In this paper, we study the dynamics of a delay differential model of predator-prey system involving teams of two-prey and one-predator, with Monod-Haldane and Holling type II functional responses, and a cooperation between the two-teams of preys against predation. We assume that the preys grow logistically and the rate of change of the predator relies on the growth, death and intra-species competition for the predators. Two discrete time-delays are incorporated to justify the reaction time of predator with each prey. The permanence of such system is proved. Local and global stabilities of interior steady states are discussed. Hopf bifurcation analysis in terms of time-delay parameters is investigated, and threshold parameters ${\tau }_1^{*}$ and ${\tau }_2^{*}$ are obtained. Sensitivity analysis that measures the impact of small changes in the model parameters into the model predictions is also investigated. Some numerical simulations are provided to show the effectiveness of the theoretical results.

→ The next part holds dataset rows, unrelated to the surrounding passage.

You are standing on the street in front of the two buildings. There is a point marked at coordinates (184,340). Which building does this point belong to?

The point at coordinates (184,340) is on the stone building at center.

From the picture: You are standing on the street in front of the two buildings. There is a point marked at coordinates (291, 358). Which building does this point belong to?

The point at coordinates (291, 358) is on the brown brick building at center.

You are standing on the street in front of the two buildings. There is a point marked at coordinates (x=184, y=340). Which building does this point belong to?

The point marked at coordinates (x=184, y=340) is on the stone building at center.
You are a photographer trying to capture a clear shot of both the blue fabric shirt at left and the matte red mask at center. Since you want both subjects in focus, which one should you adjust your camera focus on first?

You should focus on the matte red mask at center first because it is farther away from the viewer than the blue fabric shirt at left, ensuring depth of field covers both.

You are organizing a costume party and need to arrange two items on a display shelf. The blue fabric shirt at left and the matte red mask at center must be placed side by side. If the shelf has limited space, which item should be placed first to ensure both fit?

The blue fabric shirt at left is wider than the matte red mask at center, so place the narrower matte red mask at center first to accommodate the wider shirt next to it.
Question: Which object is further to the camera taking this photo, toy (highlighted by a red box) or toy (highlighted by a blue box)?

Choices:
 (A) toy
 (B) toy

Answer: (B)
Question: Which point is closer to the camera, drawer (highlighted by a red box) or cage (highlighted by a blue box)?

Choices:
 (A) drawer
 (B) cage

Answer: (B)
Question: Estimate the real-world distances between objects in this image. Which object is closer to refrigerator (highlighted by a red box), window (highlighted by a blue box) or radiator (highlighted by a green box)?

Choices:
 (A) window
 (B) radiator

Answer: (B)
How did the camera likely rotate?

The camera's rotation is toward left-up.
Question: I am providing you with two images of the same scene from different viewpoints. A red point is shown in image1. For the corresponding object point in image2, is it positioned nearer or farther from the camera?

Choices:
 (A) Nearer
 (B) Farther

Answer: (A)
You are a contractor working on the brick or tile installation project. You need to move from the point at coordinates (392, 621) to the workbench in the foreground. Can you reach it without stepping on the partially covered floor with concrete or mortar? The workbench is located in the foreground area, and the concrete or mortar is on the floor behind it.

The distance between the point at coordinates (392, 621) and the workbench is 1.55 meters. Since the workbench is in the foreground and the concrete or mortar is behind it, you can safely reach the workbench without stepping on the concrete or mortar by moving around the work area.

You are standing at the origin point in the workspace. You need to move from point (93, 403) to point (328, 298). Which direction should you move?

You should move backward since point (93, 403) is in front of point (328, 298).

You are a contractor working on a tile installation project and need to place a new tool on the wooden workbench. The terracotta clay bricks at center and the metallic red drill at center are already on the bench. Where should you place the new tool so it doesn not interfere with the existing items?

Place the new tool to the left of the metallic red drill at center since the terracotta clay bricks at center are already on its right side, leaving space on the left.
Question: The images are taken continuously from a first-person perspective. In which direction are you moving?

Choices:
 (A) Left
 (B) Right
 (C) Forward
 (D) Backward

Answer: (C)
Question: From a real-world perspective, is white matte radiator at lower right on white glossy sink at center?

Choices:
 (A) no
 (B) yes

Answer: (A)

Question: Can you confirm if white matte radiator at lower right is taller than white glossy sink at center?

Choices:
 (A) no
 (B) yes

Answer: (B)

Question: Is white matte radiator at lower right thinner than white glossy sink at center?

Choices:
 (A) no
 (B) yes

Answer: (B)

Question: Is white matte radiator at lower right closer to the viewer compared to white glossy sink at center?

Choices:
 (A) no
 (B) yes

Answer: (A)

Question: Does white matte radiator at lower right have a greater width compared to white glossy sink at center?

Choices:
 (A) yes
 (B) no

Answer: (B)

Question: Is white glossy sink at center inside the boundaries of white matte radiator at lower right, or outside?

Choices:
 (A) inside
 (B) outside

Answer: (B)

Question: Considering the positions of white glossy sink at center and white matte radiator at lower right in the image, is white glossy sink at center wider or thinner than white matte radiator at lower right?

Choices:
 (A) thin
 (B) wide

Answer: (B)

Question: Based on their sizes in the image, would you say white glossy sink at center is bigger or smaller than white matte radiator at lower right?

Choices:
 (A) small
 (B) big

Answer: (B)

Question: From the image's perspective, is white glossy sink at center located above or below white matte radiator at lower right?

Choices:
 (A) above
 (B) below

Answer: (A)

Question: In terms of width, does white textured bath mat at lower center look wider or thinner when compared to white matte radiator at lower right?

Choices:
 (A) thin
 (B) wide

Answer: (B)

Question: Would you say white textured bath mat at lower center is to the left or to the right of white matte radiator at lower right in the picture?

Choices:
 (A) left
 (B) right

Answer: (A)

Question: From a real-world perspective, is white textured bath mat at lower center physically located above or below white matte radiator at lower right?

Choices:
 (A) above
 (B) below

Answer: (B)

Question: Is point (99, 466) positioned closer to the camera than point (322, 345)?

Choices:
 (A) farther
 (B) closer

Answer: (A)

在本文中，我们研究了具有两个捕食者和一个捕食者的团队，具有Monod-Haldane和Holling II型功能性反应，以及两个猎物团队之间的协作的捕食者—猎物系统的时滞差分模型的动力学。反对掠夺。我们假设捕食者呈逻辑增长，捕食者的变化率取决于捕食者的生长，死亡和种内竞争。结合了两个离散的延时来证明捕食者与每个猎物的反应时间是合理的。证明了这种系统的持久性。讨论了内部稳态的局部和全局稳定性。研究了基于时延参数的Hopf分叉分析和阈值参数${\tau }_{\mathrm{1个}}^{*}$ 和 ${\tau }_2^{*}$获得。还研究了测量模型参数微小变化对模型预测的影响的灵敏度分析。提供了一些数值模拟，以显示理论结果的有效性。